Now you can get a good/mint condition used Galaxy Watch 4 Classic 46mm LTE for around ~$150 on Swappa. The same tier Apple Watch Series 7 on Swappa goes for ~$225 on Swappa.
And the Apple Watch doesn’t even have blood pressure like the Watch 4 does. Granted, you have to do some sideloading to get it working in the States until FDA clears it, but the hardware is still there.
Price will be the deciding factor between this and a Motorola Edge Plus 2013 for me.
OnePlus is ticking all the right boxes for me to invest in my first foldable. If they land the price (ideally the $1,399.99 or less that the Pixel Fold was rumored to be), it’s a guaranteed buy for me.
From what I’ve read, OnePlus updates are slower than Samsung but faster than Motorola.
I agree about wanting the phone.
While the earlier renders were considerably sleeker, I’m fine with the added bulkiness look considering that they went with Samsung screens last minute, and it looks like it will have either a Time-of-Flight (ToF) and/or a LiDAR sensor in the camera.
A Samsung display could put this device in Samsung/Apple tier territory real quick if they price it right and at least match Samsung on software updates.
The Open is quickly becoming what the Pixel Fold should have been.
Compared to Google, I think the SOC that will make it stand apart from the Pixel Fold.
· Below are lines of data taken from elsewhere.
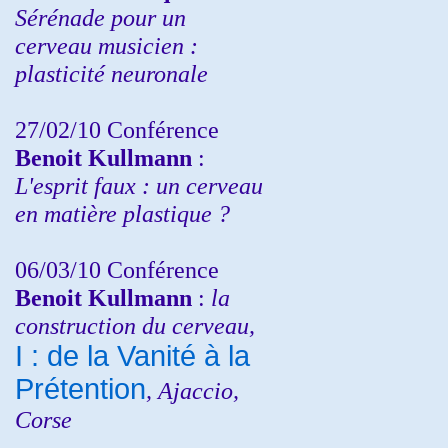
Sérénade pour un
cerveau musicien :
plasticité neuronale
27/02/10 Conférence
Benoit Kullmann
:
L'esprit faux : un cerveau
en matière plastique ?
06/03/10 Conférence
Benoit Kullmann
:
la
construction du cerveau,
I : de la Vanité à la
Prétention
, Ajaccio,
Corse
The Tensor 2 chip was still based on Exynos, so having the Snapdragon 8 Gen 2 will put it up against Samsung almost immediately.
Compared to Samsung, it will likely come down to a boring iteration with relatively dependable QC vs a device pushing the boundaries of the genre with potentially less dependable QC.
I do think the Open could become the Foldable for ROM junkies. I think that market will prefer the SD over the Tensor.
I’m really leaning into buying a OnePlus Open when they come out, depending on price.
I currently have an iPhone 12 Pro Max, which is starting to act like a three-year-old phone.
With the price hikes, the iPhone 15 Pro Max could be within $100-$200 of the Open, if OnePlus decides to price the Open closer to the Oppo Find N2 rather than the Samsung Galaxy Fold.
So… $1,199 for an iPhone 15 Pro Max with an outdated screen, still no touchID, and no mute switch, or…
Possibly ~ $1,099 - $1,399 for a OnePlus Open for what will be the largest foldable on the market with the latest hinge tech, fingerprint scanner, and a mute switch.
I’ll likely pick up a cheap Samsung Galaxy Watch4 Classic LTE to use until the Watch6 Classic comes down in price next year.
I don’t want to, but I’m thinking about switching to FF since Edge and Chrome have been having freezing issues for the past six months or so.
Native ad blocking via extension would definitely help nudge me over. Especially since I’m considering getting a OnePlus Open and a web browser would be a vital part of the Foldable experience.